__Activities__.
**1.** In the string compression problem, retype the stretch from "Your task is" through "of 9 or less.".
**2.** Condense the paragraph of the string compression problem that begins "The key constraint is" into a single shorter sentence that keeps its main facts.

__Document extract__.
Problem Description

You are given a string word that you need to compress using a specific algorithm.

The compression algorithm works as follows:

1. Start with an empty result string called comp.
2. While the input string word is not empty, repeatedly perform these operations:
   • Find the longest prefix of word that consists of the same character repeated (e.g., "aaaa" or "bbb")
   • This prefix can be at most 9 characters long
   • Remove this prefix from word
   • Add the length of the prefix followed by the character to comp

For example:

• If word = "aaaaaaaaaaabb", the first prefix would be "aaaaaaaaa" (9 'a's), which gets compressed to "9a"
• The remaining "aaa" would become "3a"
• The "bb" would become "2b"
• Final result: "9a3a2b"

The key constraint is that each compression unit can represent at most 9 consecutive occurrences of a character. If a character appears more than 9 times consecutively, you must split it into multiple compression units.

Your task is to implement this compression algorithm and return the compressed string comp.

Intuition

When looking at this compression problem, we need to identify groups of consecutive identical characters and count them. The natural approach is to traverse the string and group consecutive occurrences of the same character together.

The main challenge is handling the constraint that each group can represent at most 9 characters. If we have more than 9 consecutive identical characters, we need to split them into multiple groups of 9 or less.

__Available data__.
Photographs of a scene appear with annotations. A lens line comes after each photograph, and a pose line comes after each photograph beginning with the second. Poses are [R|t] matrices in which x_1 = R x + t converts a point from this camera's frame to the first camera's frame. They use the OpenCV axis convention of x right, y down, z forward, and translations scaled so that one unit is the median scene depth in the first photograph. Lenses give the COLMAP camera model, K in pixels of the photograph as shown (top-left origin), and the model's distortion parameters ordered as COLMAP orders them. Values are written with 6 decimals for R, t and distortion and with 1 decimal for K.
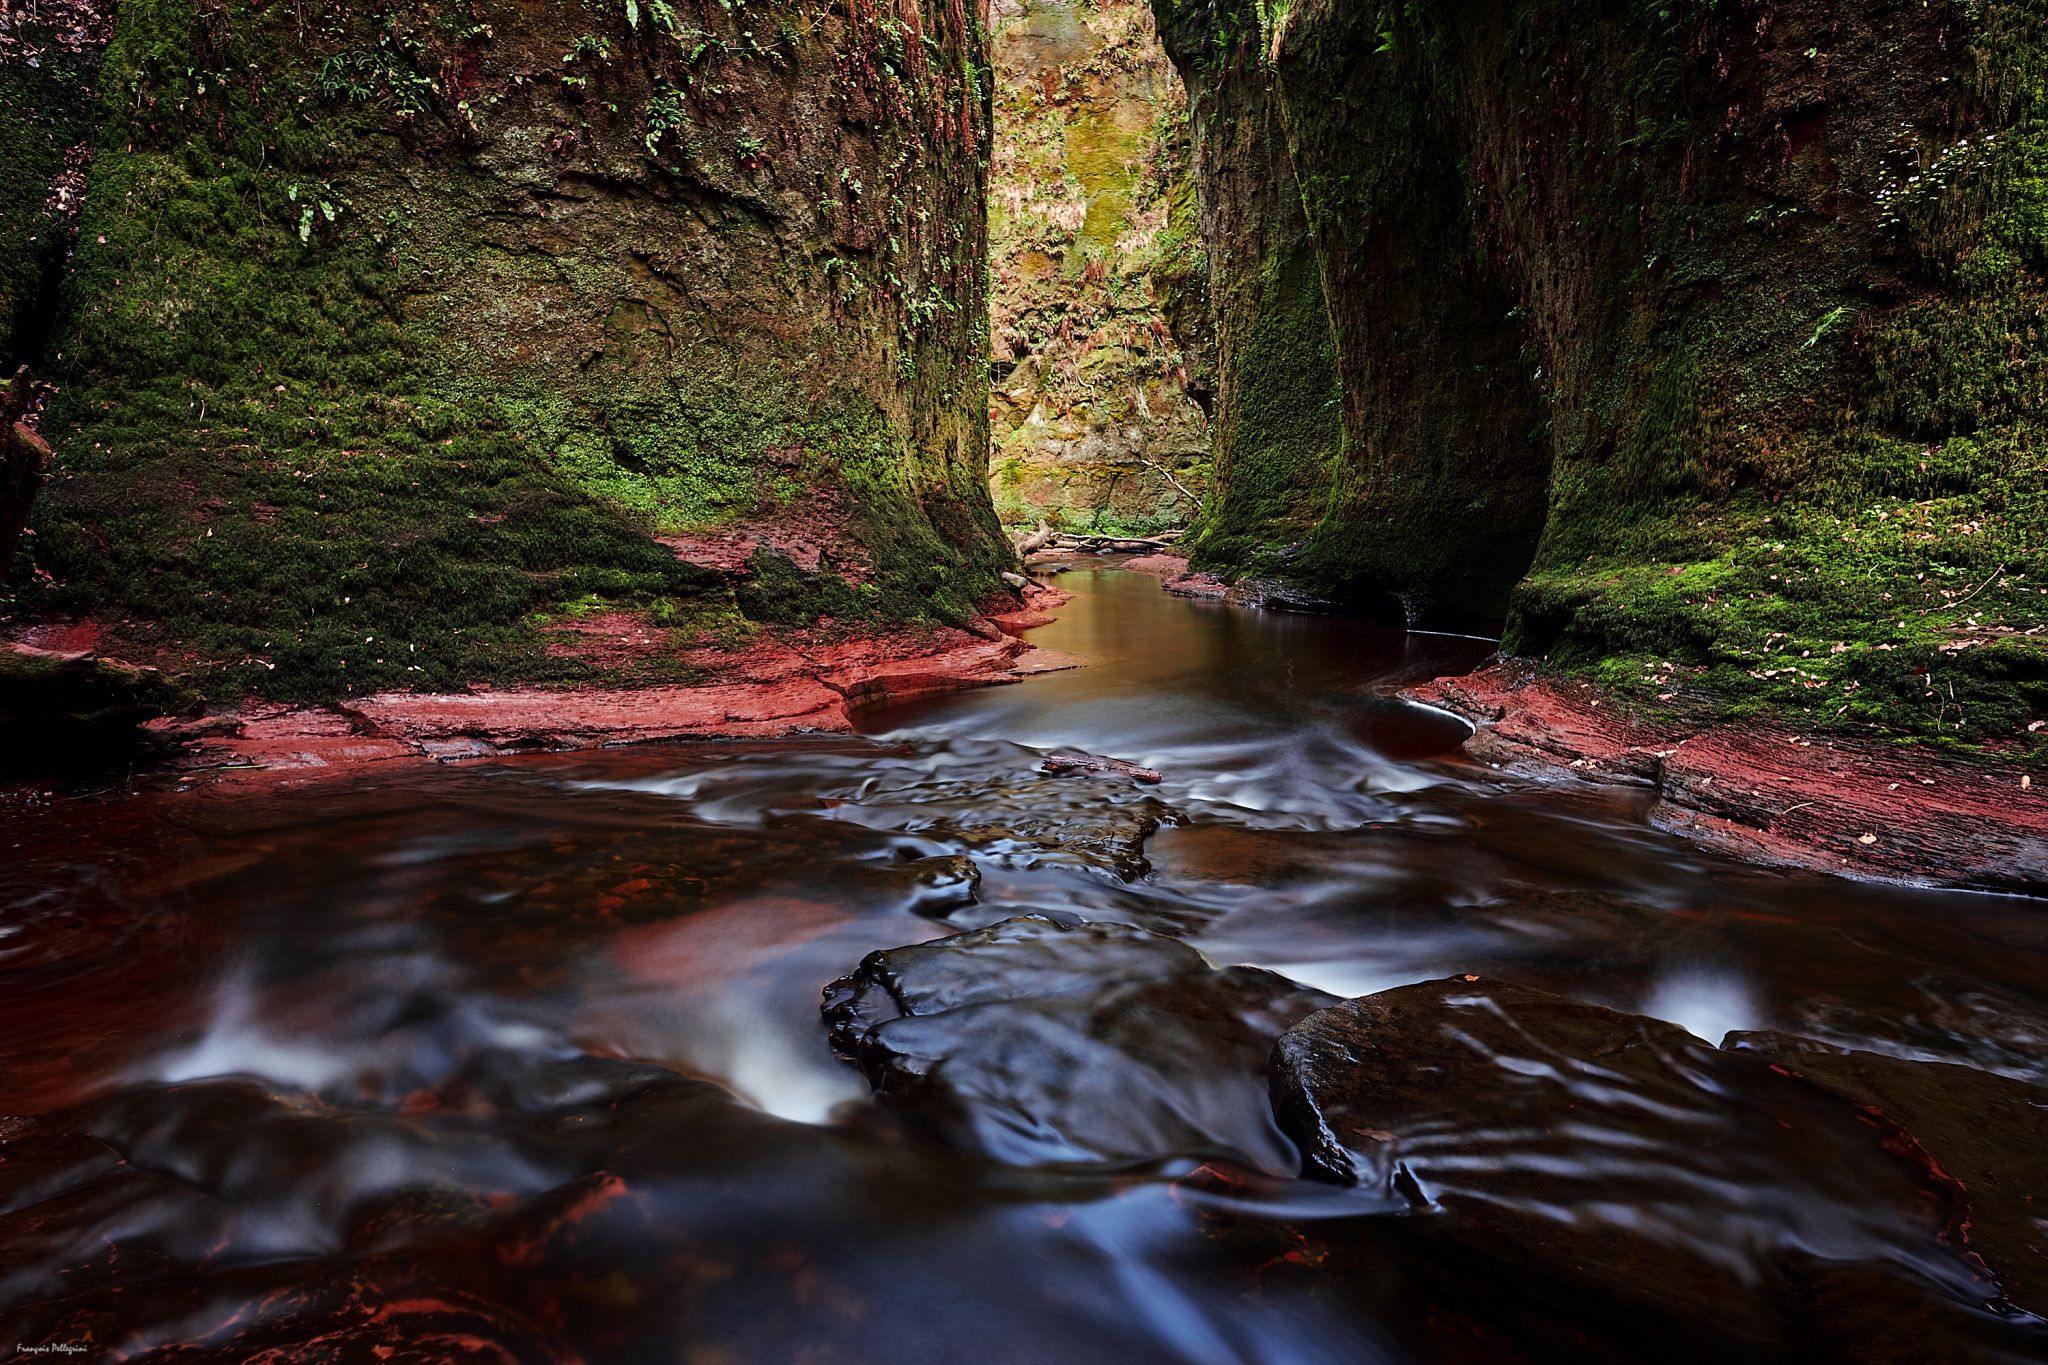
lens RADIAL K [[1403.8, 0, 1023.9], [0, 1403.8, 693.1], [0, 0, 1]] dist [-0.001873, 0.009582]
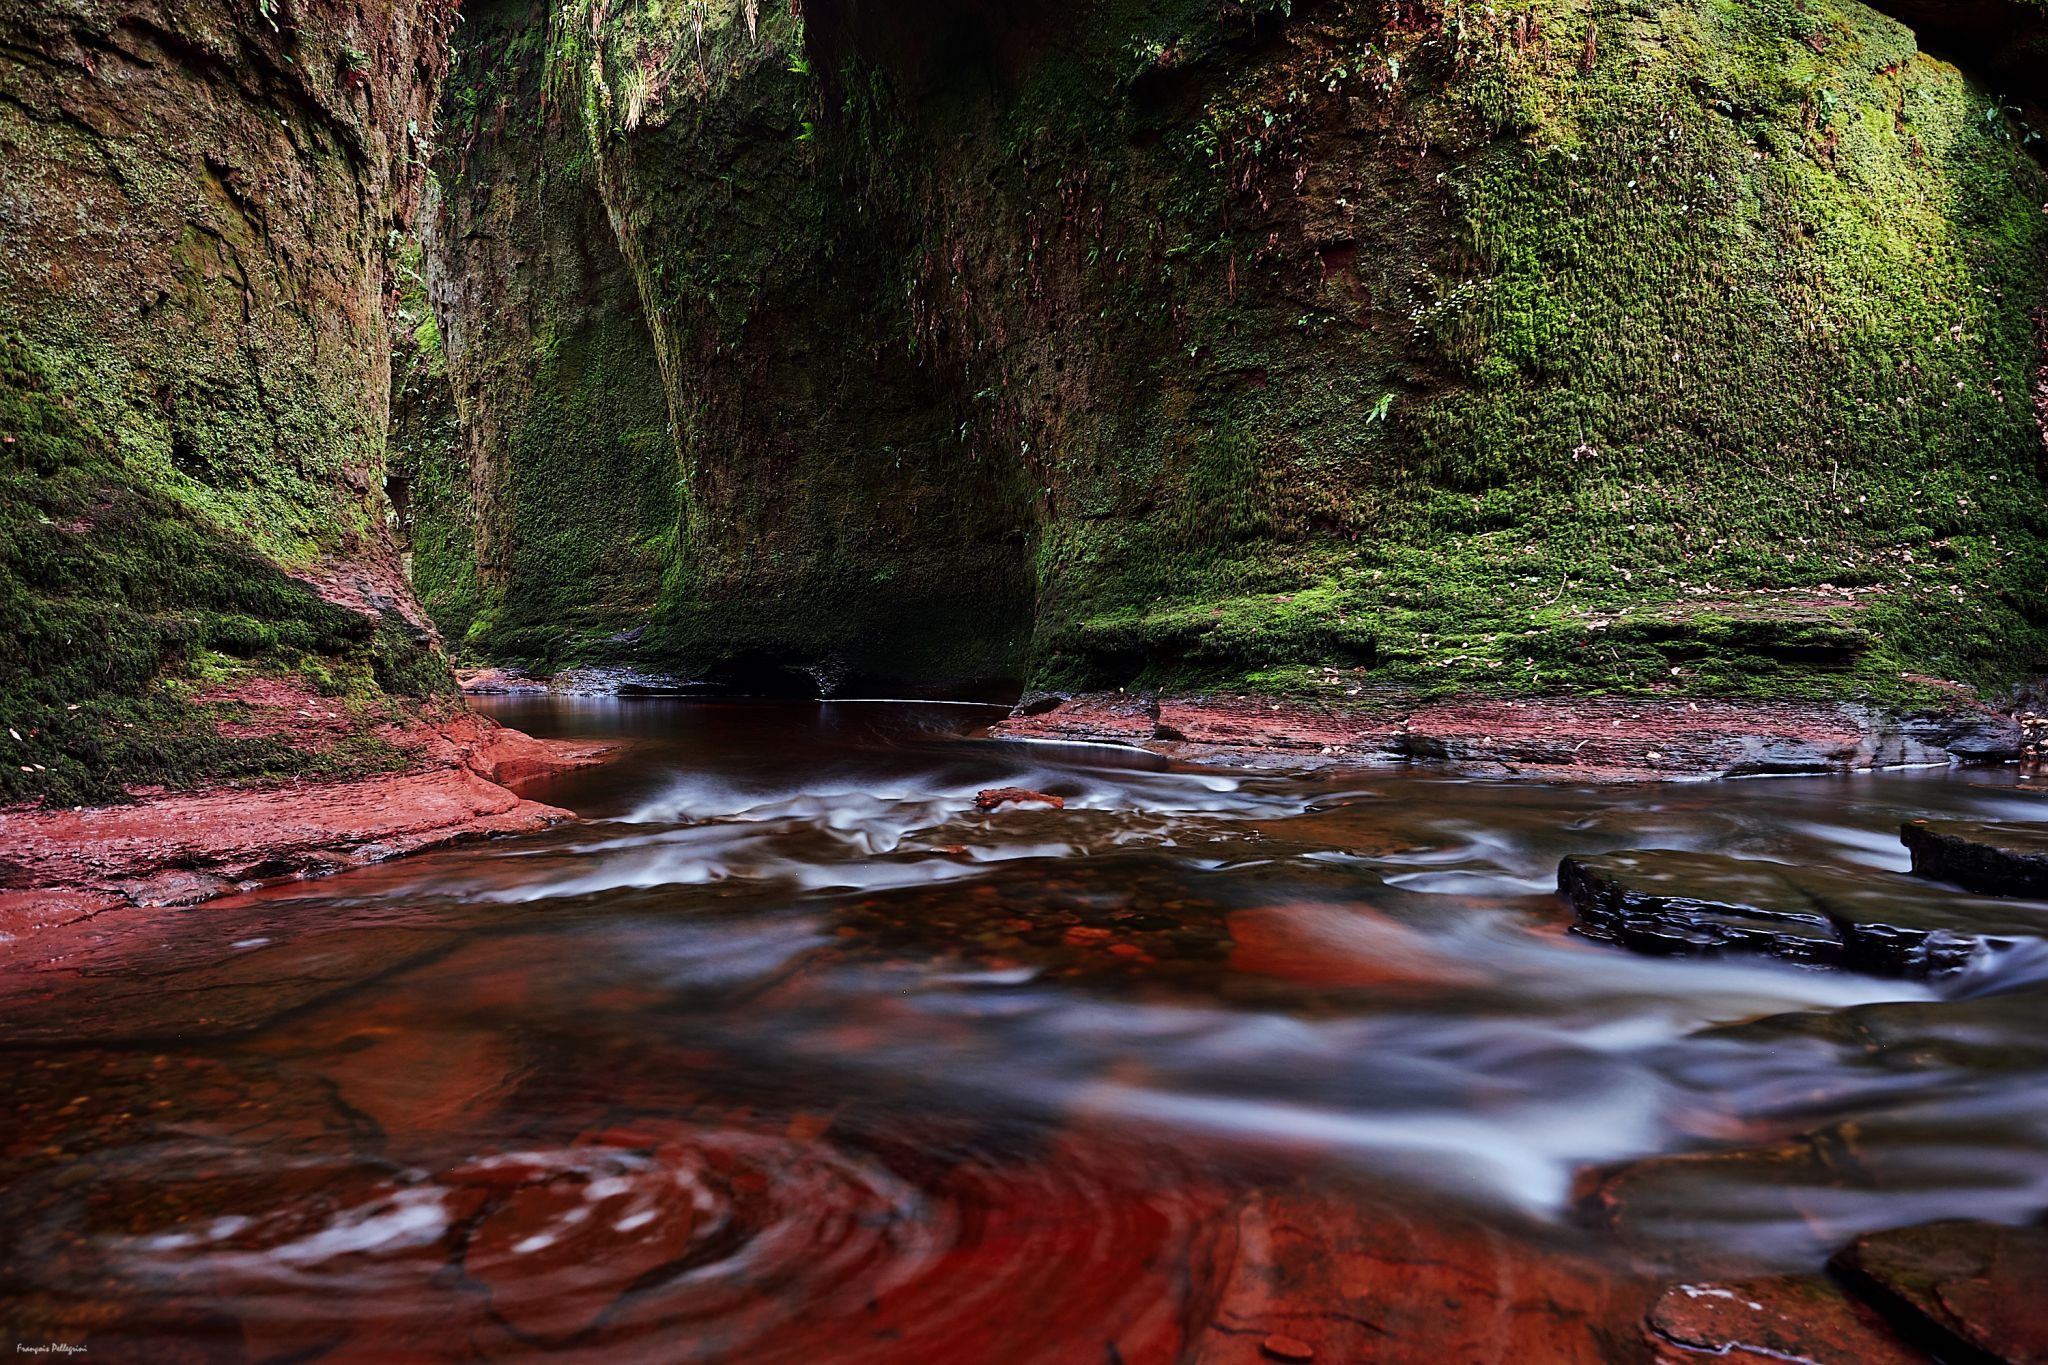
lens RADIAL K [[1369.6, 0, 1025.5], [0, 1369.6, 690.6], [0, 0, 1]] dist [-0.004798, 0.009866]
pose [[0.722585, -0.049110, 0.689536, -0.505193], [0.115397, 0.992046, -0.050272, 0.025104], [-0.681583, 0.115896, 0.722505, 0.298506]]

--

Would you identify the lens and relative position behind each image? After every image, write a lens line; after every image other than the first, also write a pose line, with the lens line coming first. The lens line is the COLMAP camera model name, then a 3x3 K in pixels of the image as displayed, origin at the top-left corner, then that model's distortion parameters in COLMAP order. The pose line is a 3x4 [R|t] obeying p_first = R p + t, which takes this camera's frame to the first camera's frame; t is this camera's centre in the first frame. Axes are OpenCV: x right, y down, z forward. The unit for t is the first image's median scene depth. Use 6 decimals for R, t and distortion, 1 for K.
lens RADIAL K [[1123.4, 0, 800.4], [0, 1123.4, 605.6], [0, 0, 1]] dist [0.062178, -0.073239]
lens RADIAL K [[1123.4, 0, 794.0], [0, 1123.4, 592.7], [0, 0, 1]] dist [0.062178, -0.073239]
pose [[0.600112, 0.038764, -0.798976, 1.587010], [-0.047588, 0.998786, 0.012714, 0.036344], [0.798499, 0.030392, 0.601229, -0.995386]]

* * *

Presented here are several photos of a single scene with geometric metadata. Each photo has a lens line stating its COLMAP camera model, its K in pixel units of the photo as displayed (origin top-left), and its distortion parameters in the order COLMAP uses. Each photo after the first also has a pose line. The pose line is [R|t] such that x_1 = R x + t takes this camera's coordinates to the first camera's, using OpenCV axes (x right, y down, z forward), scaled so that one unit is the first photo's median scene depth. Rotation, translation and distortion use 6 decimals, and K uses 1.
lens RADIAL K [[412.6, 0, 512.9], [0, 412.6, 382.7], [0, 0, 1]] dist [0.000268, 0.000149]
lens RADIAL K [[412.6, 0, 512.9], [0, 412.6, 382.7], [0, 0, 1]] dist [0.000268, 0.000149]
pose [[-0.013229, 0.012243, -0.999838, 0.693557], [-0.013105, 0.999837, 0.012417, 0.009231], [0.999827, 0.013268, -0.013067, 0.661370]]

__Replies__.
**1.**
Your task is to implement this compression algorithm and return the compressed string comp.

Intuition

When looking at this compression problem, we need to identify groups of consecutive identical characters and count them. The natural approach is to traverse the string and group consecutive occurrences of the same character together.

The main challenge is handling the constraint that each group can represent at most 9 characters. If we have more than 9 consecutive identical characters, we need to split them into multiple groups of 9 or less.

**2.** Each compression unit can cover no more than 9 consecutive occurrences of a character, so any longer run must be split into multiple units.